The pipeline problem
Modern CPUs execute many instructions in overlapping stages. While one instruction is being executed, the next one is being decoded, and the one after that is being fetched from memory.
This works well for straight-line code. A branch, such as an if-statement, loop condition, or switch-case, makes the next instruction uncertain until the condition is evaluated. If the CPU waits, the pipeline stalls for 10-20 cycles.
How branch prediction works
Instead of waiting, the CPU guesses. It has dedicated hardware called the branch predictor that looks at the history of previous branches and predicts which way the current one will go.
If the prediction is correct, the pipeline keeps flowing. The speculatively executed instructions are committed and everything is fast.
If the prediction is wrong, the CPU has to flush the pipeline, throw away all the speculative work, and restart from the correct branch target. This costs 10-20 cycles on modern processors.
// Predictable branch: the predictor learns the pattern quickly
for (int i = 0; i < n; i++) {
if (data[i] < 128) { // same direction for long runs
sum += data[i];
}
}
// Unpredictable branch: 50/50 coin flip every iteration
for (int i = 0; i < n; i++) {
if (random_data[i] < 128) { // no pattern to learn
sum += random_data[i];
}
}The sorted array phenomenon
This is the most famous branch prediction demo. Take an array of random integers from 0-255 and sum all values less than 128:
fn sum_below_threshold(data: &[i32], threshold: i32) -> i64 {
let mut sum: i64 = 0;
for &val in data {
if val < threshold {
sum += val as i64;
}
}
sum
}Run this on a sorted array and an unsorted array. The data and number of additions are the same. The sorted version often runs 3-5x faster.
In the sorted array, the branch goes one direction for the first half, where values are below 128, then switches direction for the second half. The predictor sees long runs and gets the branch right almost every time.
In the unsorted array, the branch is essentially random. The predictor gets it wrong roughly 50% of the time, and each misprediction costs 10-20 cycles.
| Scenario | Misprediction rate | Relative time |
|---|---|---|
| Sorted ascending | ~0.1% | 1x |
| Sorted descending | ~0.1% | 1x |
| Random order | ~50% | 3-5x |
| All same value | ~0% | 0.9x |
Going branchless
When sorting is impractical, you can often eliminate the branch entirely.
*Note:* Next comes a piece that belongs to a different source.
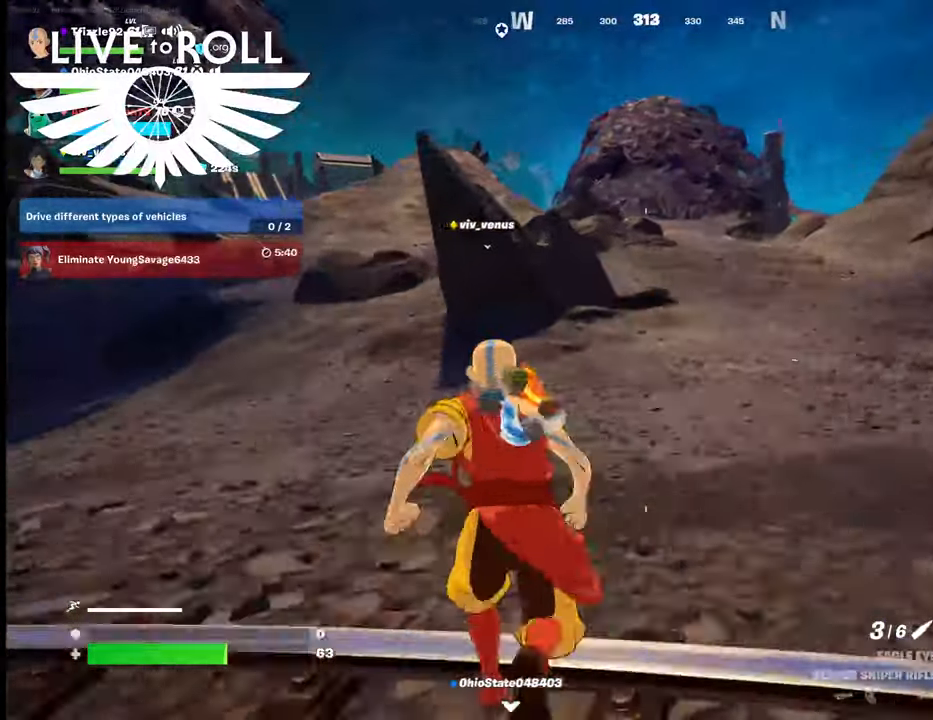
{"buttons": [], "left_stick": "up", "right_stick": "center", "events": []}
A branchless expression leaves nothing for the predictor to guess.
// Branching version
if (x < threshold) {
sum += x;
}
// Branchless version
sum += x * (x < threshold);
// Even better with cmov
sum += x & -(x < threshold);The compiler will often generate these branchless versions automatically at higher optimization levels (-O2, -O3). You can check the assembly output to verify.
In Rust, the iterator approach often compiles to branchless code:
let sum: i64 = data.iter()
.filter(|&&x| x < threshold)
.map(|&x| x as i64)
.sum();Practical implications
Sorting before processing is sometimes worth it even if the sort itself costs O(n log n). If you're going to make many passes over the data with branches, the improved prediction accuracy can make the total time lower.
Loop unswitching: if a condition is invariant inside a loop, move the branch outside:
// Branch evaluated n times
for item in items {
if config.use_fast_path {
fast_process(item);
} else {
slow_process(item);
}
}
// Branch evaluated once
if config.use_fast_path {
for item in items { fast_process(item); }
} else {
for item in items { slow_process(item); }
}Avoid data-dependent branches in hot loops. If you're processing millions of elements per frame and the branch outcome depends on the data, consider a branchless alternative or restructuring to sort/partition the data first.